Devant un manque de données côté russe, l'Ukraine a mis en ligne la semaine dernière un site identifiant les soldats russes tués ou capturés, à destination de la population russe. Le gouvernement ukrainien présente le projet - appelé 200rf - comme une aide à destination des familles des soldats russes demandant des nouvelles.
Mais c'est également une arme de communication car "montrer les corps et les prisonniers aux parents est un moyen de pression psychologique sur la population russe", écrit sur Twitter la chercheuse Anna Colin Lebedev, spécialiste des sociétés post-soviétiques. Toutefois, "cela permet aussi d'identifier des morts et de retrouver les vivants. Car ce n'est pas l'État russe qui s'en chargera", ajoute-t-elle. D'après la chercheuse, le décompte final des soldats russes tués "sera invérifiable".
La difficulté de réunir des données sous les bombardements
Outre des chiffres potentiellement manipulés, il reste difficile en temps de guerre d'évaluer réellement le nombre de victimes, car certains lieux sont par exemple difficilement accessibles aux observateurs. Des membres d'ONG ont ainsi dû fuir le pays ou certains territoires ukrainiens pour se protéger du danger. Une membre ukrainienne de la mission locale de l'Organisation pour la Sécurité et la Coopération en Europe (OSCE) a par exemple été tuée mardi sous les bombardements de Kharkiv.
Côté pertes militaires, "il peut y avoir de la rétention politique, mais pour les civils c'est encore plus compliqué de faire un décompte", explique Marie-Françoise Saudraix-Vajda, "il faut aller les compter sur place".
"Il nous est très difficile d'être sûrs et certains à 100% des victimes civiles, même dans les opérations que nous menons", déclarait également au Washington Post un haut responsable de la défense américaine. "Et il nous est presque impossible d'avoir cette certitude dans une opération à laquelle nous ne participons pas", comme c'est le cas en Ukraine.
Plutôt que d'établir un bilan global des victimes, les organisations sur place témoignent des bombardements et morts au niveau local, de cas individuels dont elles sont sûres.
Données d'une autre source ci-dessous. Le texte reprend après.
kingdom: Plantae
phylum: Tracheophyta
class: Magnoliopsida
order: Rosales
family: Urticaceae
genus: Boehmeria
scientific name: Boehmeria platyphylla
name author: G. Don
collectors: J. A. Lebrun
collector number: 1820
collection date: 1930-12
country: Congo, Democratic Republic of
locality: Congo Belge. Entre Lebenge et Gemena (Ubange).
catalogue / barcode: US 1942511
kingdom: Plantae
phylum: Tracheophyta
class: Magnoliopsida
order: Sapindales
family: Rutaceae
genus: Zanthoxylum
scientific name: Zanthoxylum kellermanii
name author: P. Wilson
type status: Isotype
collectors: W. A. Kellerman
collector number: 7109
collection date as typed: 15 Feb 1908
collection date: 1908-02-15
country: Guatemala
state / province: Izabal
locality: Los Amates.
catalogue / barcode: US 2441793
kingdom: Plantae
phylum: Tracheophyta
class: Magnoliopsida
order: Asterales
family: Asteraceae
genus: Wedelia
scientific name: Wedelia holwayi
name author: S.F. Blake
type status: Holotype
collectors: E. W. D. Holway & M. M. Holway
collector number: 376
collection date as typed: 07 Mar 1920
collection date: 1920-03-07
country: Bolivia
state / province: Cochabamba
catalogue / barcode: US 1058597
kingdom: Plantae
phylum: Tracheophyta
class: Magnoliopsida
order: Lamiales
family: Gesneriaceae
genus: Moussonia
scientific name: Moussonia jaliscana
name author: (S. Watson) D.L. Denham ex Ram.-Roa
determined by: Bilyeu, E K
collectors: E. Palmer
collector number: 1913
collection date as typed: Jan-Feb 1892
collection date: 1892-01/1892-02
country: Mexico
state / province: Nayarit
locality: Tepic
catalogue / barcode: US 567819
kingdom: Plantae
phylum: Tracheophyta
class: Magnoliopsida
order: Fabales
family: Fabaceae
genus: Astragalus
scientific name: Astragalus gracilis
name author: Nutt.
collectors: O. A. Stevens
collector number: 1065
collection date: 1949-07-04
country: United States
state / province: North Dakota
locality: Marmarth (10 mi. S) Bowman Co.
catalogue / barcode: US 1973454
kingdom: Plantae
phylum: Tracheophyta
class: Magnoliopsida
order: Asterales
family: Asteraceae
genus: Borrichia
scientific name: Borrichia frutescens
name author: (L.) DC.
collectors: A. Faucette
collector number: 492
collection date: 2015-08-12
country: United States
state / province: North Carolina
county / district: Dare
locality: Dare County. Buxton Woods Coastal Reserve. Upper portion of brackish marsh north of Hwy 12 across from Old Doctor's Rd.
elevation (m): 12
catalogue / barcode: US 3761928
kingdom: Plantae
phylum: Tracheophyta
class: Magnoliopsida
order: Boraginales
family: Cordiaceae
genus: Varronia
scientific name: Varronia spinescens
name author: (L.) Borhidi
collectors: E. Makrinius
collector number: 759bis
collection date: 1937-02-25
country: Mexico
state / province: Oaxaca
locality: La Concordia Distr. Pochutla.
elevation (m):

Amnesty International écrivait par exemple le 27 février pouvoir "confirmer qu'une école maternelle à Okhtyrka a été frappée par des armes à sous-munitions (largement interdites) tuant 3 civils, dont 1 enfant et blessant 1 autre enfant".
"On n'aura sûrement jamais les chiffres exacts"
Le Conseil des droits de l'homme des Nations unies a, ces derniers jours, publié ses propres chiffres concernant le nombre de morts et de blessés sur place. Selon leur dernier bilan mercredi 2 mars, du 24 février au 1er mars, 227 civils ont été tués et 525 blessés en Ukraine. Les autorités ukrainiennes rapportaient de leur côté dimanche que 352 personnes avaient été tuées, dont 14 enfants, et 1684 blessées.
Si l'ONU note que l'Ukraine ne lui a pas fourni "de données désagrégées concernant les victimes civiles et militaires", il est également souligné dans son communiqué que ses propres données sont soumises à interrogations et que "le bilan réel est beaucoup plus élevé".
"Dans certains cas, la corroboration peut prendre du temps", est-il expliqué. "Cela peut signifier que les conclusions sur les victimes civiles peuvent être révisées à mesure que davantage d'informations deviennent disponibles, et que les chiffres peuvent changer à mesure que de nouvelles informations apparaissent au fil du temps."
Pour Marie-Françoise Saudraix-Vajda, si les données pourraient se préciser dans le temps, entre la rétention d'informations et une administration qui peut être défaillante en temps de guerre, "il faut se résoudre au fait qu'on n'aura sûrement jamais les chiffres exacts" des victimes de ce conflit.